» PROBLEM STATEMENT
Copy out every line of the rows below without changing a single character. Leave the pictures out of your copy.

Data visualization images
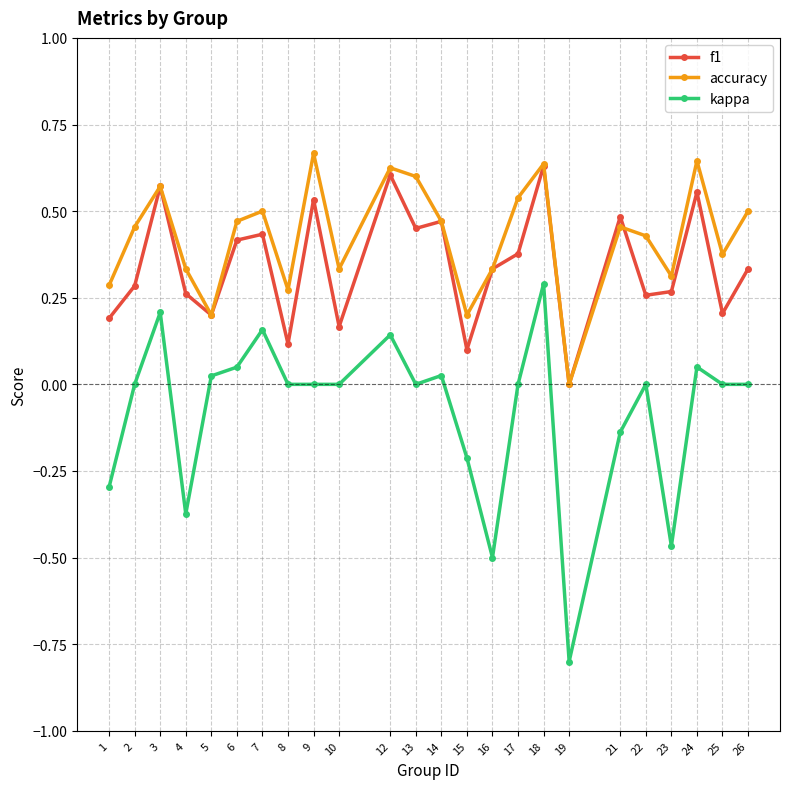

How many interior local peaks does the f1 series have?

8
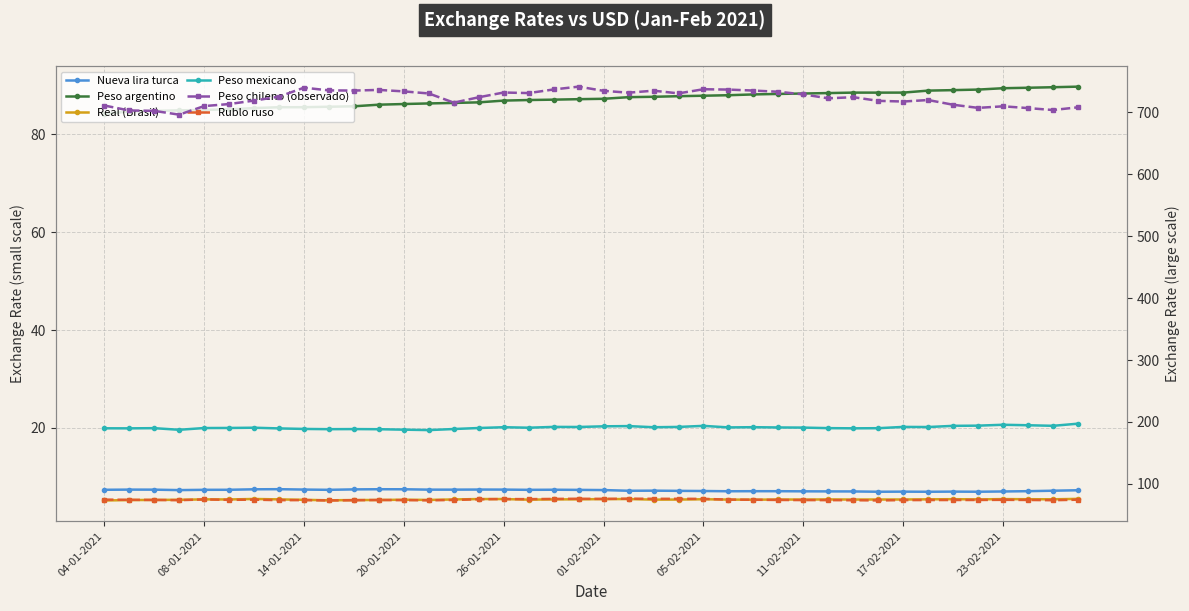

True or false: Peso argentino and Real (Brasil) cross at least once.

False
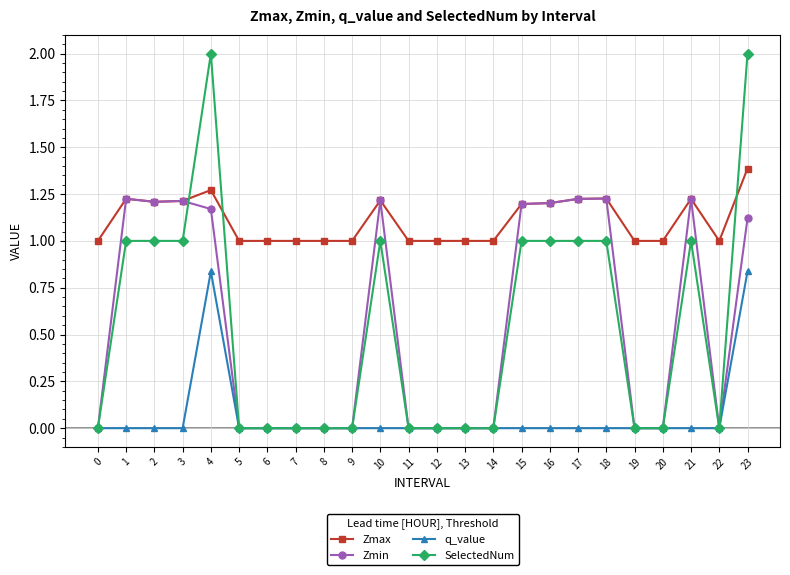

Is the value of q_value at 3 greater than the value of SelectedNum at 18?

No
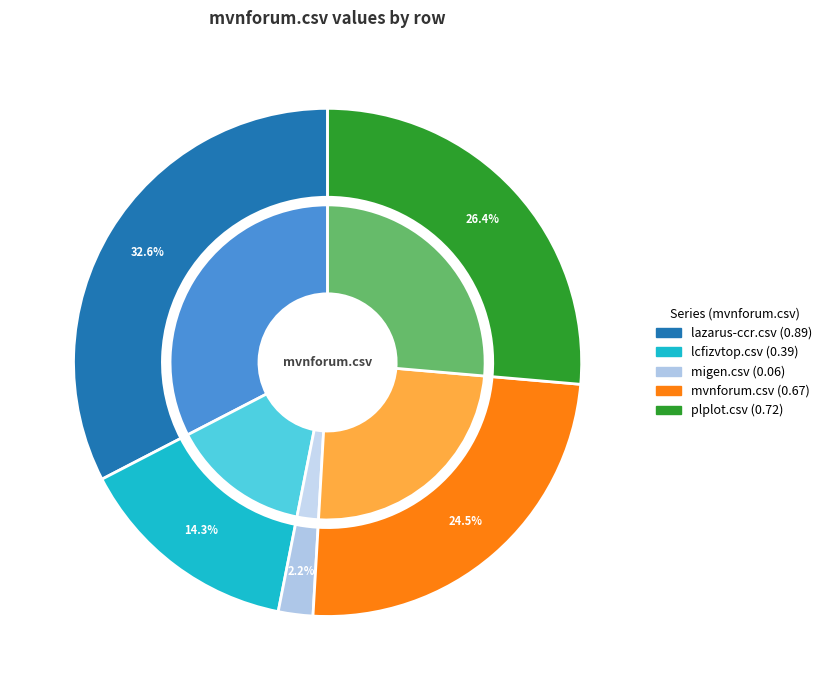

To the nearest percent, what portion does migen.csv represent?

2%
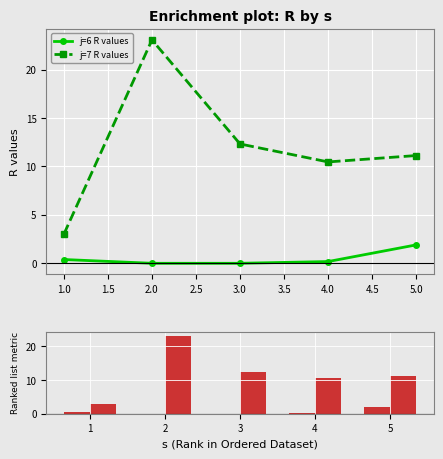

Reading left to right, what are all the values shown in this chart?

j=6 R values: 0.4	0.0	0.0	0.2	1.9
j=7 R values: 3.0	23.1	12.3	10.5	11.1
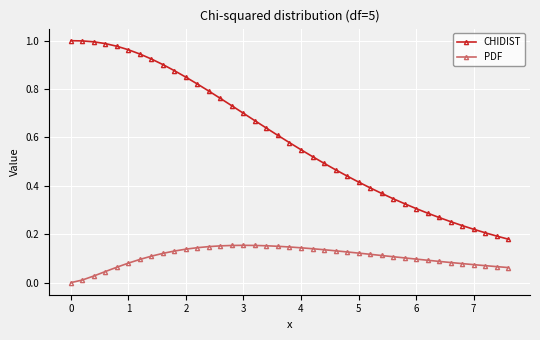

True or false: PDF and CHIDIST cross at least once.

False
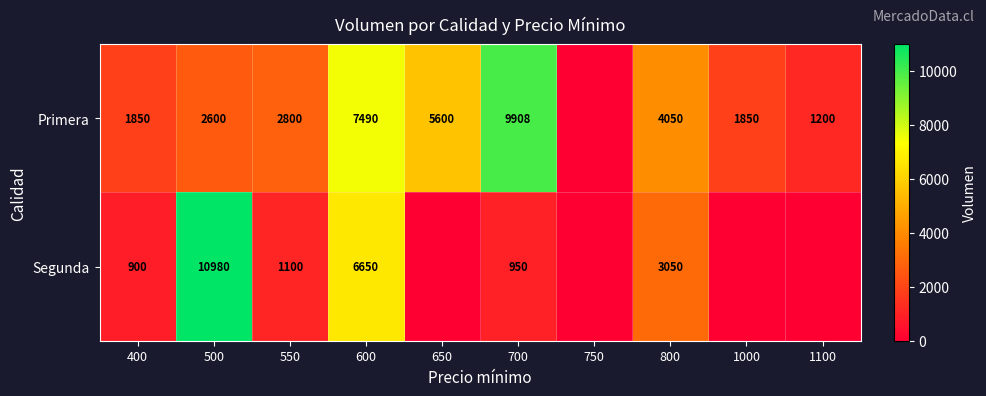

How many data points does each series have?

10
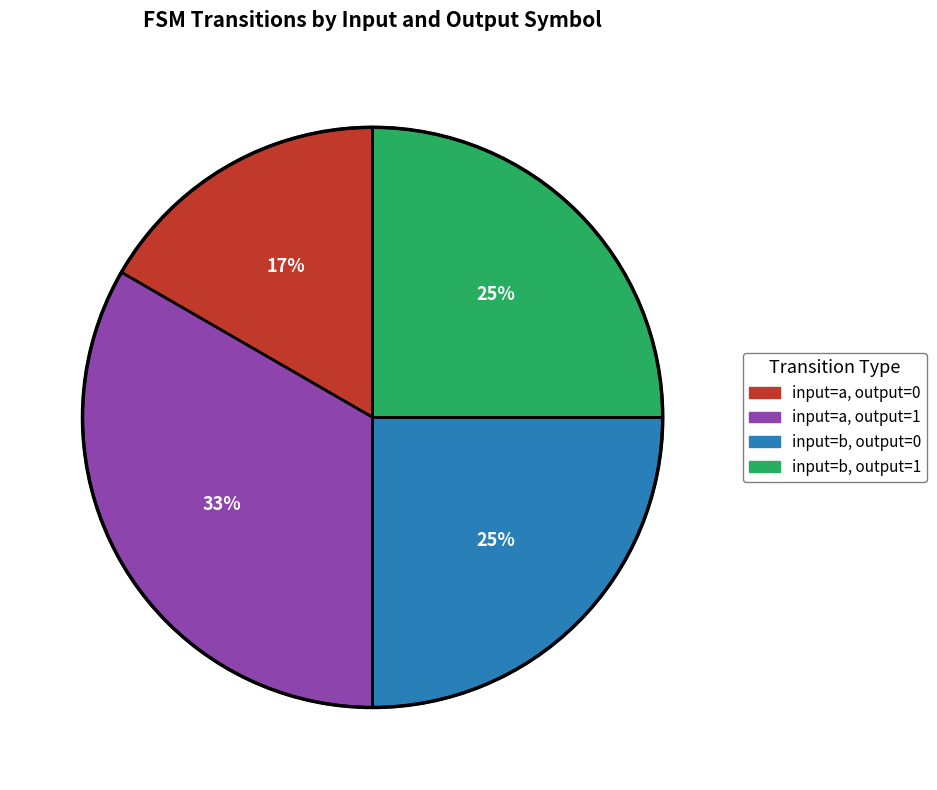

To the nearest percent, what is the average slice percentage?

25%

» EXPECTED OUTPUT
How many interior local peaks does the f1 series have?

8

True or false: Peso argentino and Real (Brasil) cross at least once.

False

Is the value of q_value at 3 greater than the value of SelectedNum at 18?

No

To the nearest percent, what portion does migen.csv represent?

2%

Reading left to right, what are all the values shown in this chart?

j=6 R values: 0.4	0.0	0.0	0.2	1.9
j=7 R values: 3.0	23.1	12.3	10.5	11.1

True or false: PDF and CHIDIST cross at least once.

False

How many data points does each series have?

10

To the nearest percent, what is the average slice percentage?

25%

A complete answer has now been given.